2-point DFT is \$[ x_0 + x_1 , x_0 - x_1 ]\$, and 4-point is \$[ x_0 + x_1 + x_2 + x_3 , x_0 - i x_1 - x_2 + i x_3 , x_0 - x_1 + x_2 - x_3 , x_0 + i x_1 - x_2 - i x_3 ]\$. All other lengths require multiplication by a nontrivial complex number.
It's been a long time since I last dealt with DFTs (since I haven't done any FPGA stuff yet). In application-land,
FFTW library is often used (it's licensed under GPL, but MIT also sells other licenses for it). For specific length DFTs, one can use "wisdom" to find the most efficient method of calculating the DFT; it's slow to find out, but massively speeds up the actual DFT calculation.
However, in C, the radix-2 FFT of 256 real samples can be implemented as
const complex double w256[256]; /* w256[k] = cexp(-M_PI*I*k/128.0) */
static inline size_t bitreverse8(size_t); /* Reverse bits in an 8-bit value */
void fft256(complex double y[256], const double x[256])
{
for (size_t k = 0; k < 256; k+=2) {
const double u = x[bitreverse8(k)];
const double t = x[bitreverse8(k+1)];
y[k] = u + t;
y[k+1] = u - t;
}
for (size_t s = 2; s < 8; s++) {
const size_t dk = 1 << s;
const size_t jn = dk >> 1;
const size_t dw = 256 >> s;
for (size_t k = 0; k < 256; k += dk) {
size_t wi = 0;
for (size_t j = 0; j < jn; j++) {
const complex double t = w256[wi] * y[j + k + jn];
const complex double u = y[j + k];
wi = (wi + wd) & 255;
y[k + j] = u + t;
y[k + j + jn] = u - t;
}
}
}
}
static inline size_t bitreverse8(size_t value)
{
size_t result = value;
result = ((result >> 4) & 0x0F) | ((result & 0x0F) << 4);
result = ((result >> 2) & 0x33) | ((result & 0x33) << 2);
result = ((result >> 1) & 0x55) | ((result & 0x55) << 1);
return result;
}
using the
example in the Wikipedia page on Cooley-Tukey FFT algorithm. This can be trivially adapted to any power-of-two FFT size, noting that 2
8 = 256.
For 256 points, it boils down to 768 complex multiplications (or 3072 real ones, since \$(a + I b)(c + I d) = (a c - b d) + I(a d + b c)\$). The complex coefficients are essentially powers of complex roots of one; so, just a complex number of unit magnitude rotating around the complex plane.
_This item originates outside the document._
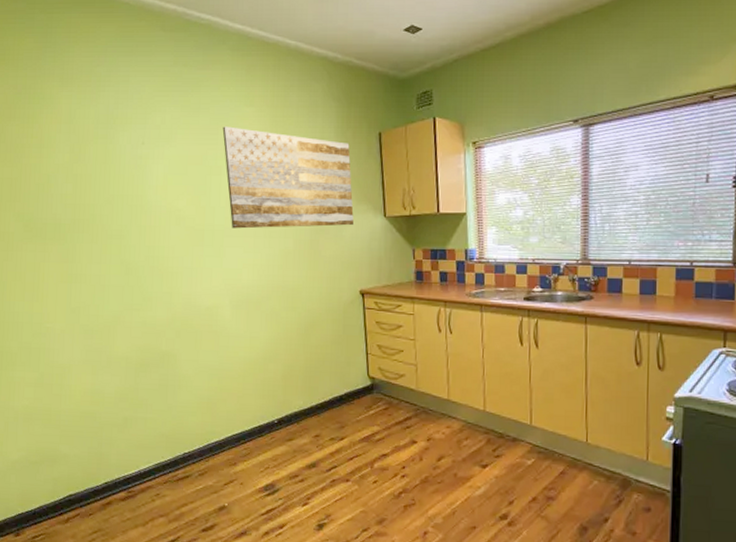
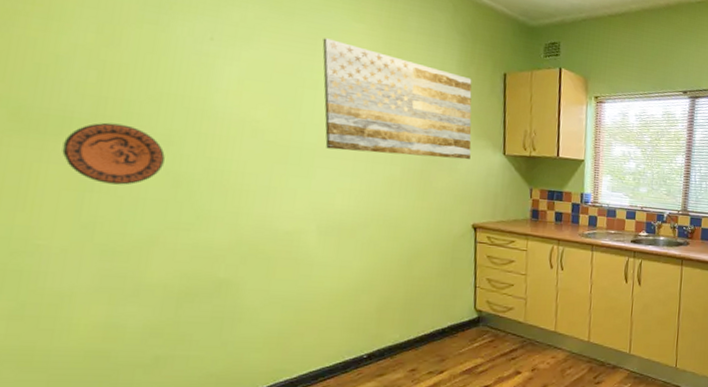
decorative plate: none [56,225,119,275] -> present [62,122,165,185]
The multiplication by
w256[wi] really just rotates the multiplicand on the complex plane by 360×
wi/256 degrees.
Among those 3072 real multiplications, there are only 129 unique real constants, if one ignores the sign, but includes 0.0 and 1.0. So, technically, if you implement the 127 unique real scalers, you don't need a multiplication unit at all, only additions and subtractions. (In binary form, those scalars have 1/3 to 2/3 of their bits set.)
One can do some of the
k and/or
j loop iterations in parallel, too. (Note that the first, separate
k loop is not just reordering data, it is actually doing the first DFT iteration as well. The logical multiplication constant is w256[0] == 1.0 here, and is therefore omitted.)